Alles nur leere Drohungen?

Aktualisiert

Street View vs. DatenschutzAlles nur leere Drohungen?

Google hat die Forderungen des Eidgenössischen Datenschützers Hanspeter Thür nicht erfüllt. Ob Thür, wie angedroht, vor Gericht gehen wird, will er zurzeit nicht verraten. Google sieht einem etwaigen Konflikt gelassen entgegen.

von
mbu

Google hat gestern dem Datenschutzbeauftragten die geforderte Antwort geliefert und die Schritte erläutert, die unternommen würden, um dessen Bedenken betreffend Street View zu begegnen. Schaut man sich die einzelnen Punkte genau an, wird klar, dass Google die geforderten Massnahmen noch nicht vollständig erfüllen kann. So sind nach wie vor unverwischte Gesichter und Autonummern zu finden (20 Minuten Online berichtete).

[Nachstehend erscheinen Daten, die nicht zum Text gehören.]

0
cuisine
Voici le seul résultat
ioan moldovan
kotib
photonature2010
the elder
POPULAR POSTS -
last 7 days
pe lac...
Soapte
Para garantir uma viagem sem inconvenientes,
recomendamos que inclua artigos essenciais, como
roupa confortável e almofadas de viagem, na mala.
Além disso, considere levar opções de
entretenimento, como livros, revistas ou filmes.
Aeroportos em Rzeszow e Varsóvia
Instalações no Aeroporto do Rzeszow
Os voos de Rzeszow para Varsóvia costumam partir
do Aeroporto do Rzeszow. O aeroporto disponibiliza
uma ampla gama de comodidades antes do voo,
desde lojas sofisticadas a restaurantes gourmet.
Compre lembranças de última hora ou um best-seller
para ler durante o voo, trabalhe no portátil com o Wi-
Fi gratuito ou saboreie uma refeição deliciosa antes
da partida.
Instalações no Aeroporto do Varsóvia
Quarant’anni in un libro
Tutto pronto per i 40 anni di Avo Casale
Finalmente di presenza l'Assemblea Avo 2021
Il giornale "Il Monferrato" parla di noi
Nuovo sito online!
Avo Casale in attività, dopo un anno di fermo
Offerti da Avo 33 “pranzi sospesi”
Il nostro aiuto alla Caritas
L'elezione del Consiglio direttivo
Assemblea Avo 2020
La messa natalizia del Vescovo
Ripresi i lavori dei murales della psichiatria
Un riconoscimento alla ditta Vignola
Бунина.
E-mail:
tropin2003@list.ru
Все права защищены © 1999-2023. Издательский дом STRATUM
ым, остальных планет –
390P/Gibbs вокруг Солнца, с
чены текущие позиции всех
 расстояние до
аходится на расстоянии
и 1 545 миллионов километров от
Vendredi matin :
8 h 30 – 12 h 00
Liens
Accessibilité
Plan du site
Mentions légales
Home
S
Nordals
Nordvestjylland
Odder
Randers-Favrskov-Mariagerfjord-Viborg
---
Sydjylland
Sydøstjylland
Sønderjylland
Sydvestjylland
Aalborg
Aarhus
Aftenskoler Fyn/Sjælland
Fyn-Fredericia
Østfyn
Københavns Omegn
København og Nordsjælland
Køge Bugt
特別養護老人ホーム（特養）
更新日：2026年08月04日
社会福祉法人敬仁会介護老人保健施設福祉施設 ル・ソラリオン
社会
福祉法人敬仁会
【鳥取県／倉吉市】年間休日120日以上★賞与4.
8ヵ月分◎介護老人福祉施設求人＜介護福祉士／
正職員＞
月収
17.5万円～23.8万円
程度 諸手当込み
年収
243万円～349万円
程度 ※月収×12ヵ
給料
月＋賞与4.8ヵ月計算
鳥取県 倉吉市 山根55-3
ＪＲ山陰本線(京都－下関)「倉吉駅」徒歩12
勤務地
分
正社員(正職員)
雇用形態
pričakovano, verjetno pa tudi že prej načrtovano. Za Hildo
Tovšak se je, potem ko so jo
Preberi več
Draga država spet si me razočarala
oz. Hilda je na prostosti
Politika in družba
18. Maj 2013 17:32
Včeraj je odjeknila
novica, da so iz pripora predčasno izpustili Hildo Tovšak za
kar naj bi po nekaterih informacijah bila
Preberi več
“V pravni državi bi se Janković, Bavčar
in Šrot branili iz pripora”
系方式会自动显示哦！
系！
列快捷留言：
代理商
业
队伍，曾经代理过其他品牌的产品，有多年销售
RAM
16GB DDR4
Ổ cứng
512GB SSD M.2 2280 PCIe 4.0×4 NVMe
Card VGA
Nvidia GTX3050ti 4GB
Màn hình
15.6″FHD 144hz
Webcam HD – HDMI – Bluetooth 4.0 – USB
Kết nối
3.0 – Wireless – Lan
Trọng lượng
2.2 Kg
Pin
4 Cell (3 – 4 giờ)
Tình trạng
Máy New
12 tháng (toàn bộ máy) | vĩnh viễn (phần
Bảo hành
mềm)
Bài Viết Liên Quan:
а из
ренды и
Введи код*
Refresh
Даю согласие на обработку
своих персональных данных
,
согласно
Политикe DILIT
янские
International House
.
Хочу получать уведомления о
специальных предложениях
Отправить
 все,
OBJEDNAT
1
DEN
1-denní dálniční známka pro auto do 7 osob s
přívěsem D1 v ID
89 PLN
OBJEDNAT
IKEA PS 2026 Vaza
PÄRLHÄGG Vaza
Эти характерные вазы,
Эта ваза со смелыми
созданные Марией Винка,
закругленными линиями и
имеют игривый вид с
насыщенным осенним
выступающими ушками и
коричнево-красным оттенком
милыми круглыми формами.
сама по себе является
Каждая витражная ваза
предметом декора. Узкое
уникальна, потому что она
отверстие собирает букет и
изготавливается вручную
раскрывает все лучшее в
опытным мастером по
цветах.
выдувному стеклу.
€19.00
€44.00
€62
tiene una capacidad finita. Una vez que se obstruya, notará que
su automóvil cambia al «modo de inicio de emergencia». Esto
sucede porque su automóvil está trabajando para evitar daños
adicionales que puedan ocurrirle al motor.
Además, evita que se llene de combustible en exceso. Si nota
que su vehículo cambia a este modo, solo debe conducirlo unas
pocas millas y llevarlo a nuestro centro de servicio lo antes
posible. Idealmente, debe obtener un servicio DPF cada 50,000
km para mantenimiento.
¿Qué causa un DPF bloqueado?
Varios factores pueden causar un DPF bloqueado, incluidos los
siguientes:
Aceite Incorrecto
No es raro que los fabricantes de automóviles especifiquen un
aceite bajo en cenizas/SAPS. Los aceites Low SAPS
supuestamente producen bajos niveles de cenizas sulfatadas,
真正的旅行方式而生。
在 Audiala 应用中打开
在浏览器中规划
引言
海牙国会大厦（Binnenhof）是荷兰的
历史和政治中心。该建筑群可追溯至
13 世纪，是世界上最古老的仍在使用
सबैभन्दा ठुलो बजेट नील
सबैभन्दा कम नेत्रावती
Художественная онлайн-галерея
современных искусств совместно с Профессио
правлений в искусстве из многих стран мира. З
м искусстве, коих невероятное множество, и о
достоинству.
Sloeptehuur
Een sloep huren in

Google gelobt Besserung, will eine bessere Filtersoftware einsetzen und die bestehende verfeinern. Bei der geforderten Verminderung der Kamerahöhe will sich Google auf keine Kompromisse einlassen: «Ein niedrigerer Mast würde bedeuten, dass die Kamera sich näher an der Kopfhöhe der Fussgänger befindet», begründet der Konzern den Entscheid in einer Medienmitteilung.

Thür ignoriert Anfrage

Der Eidgenössische Datenschützer drohte im Vorfeld mit dem Gang ans Bundesverwaltungsgericht, falls sich Google nicht kooperativ zeigen sollte. Dazu will er sich zurzeit aber nicht mehr äussern. Eine Anfrage von 20 Minuten Online ignorierte er. Ein Mitarbeiter verwies stattdessen auf seine Webseite. Dort heisst es lediglich: «Der Eidgenössische Datenschutz- und Öffentlichkeitsbeauftragte Hanspeter Thür hat gestern im Laufe des Nachmittags die Antwort von Google, Inc. auf die Empfehlung vom 11. September 2009 in Sachen Online-Dienst Google Street View erhalten. Er wird die Stellungnahme nun auswerten und in den kommenden Wochen über allfällige weitere Schritte informieren.»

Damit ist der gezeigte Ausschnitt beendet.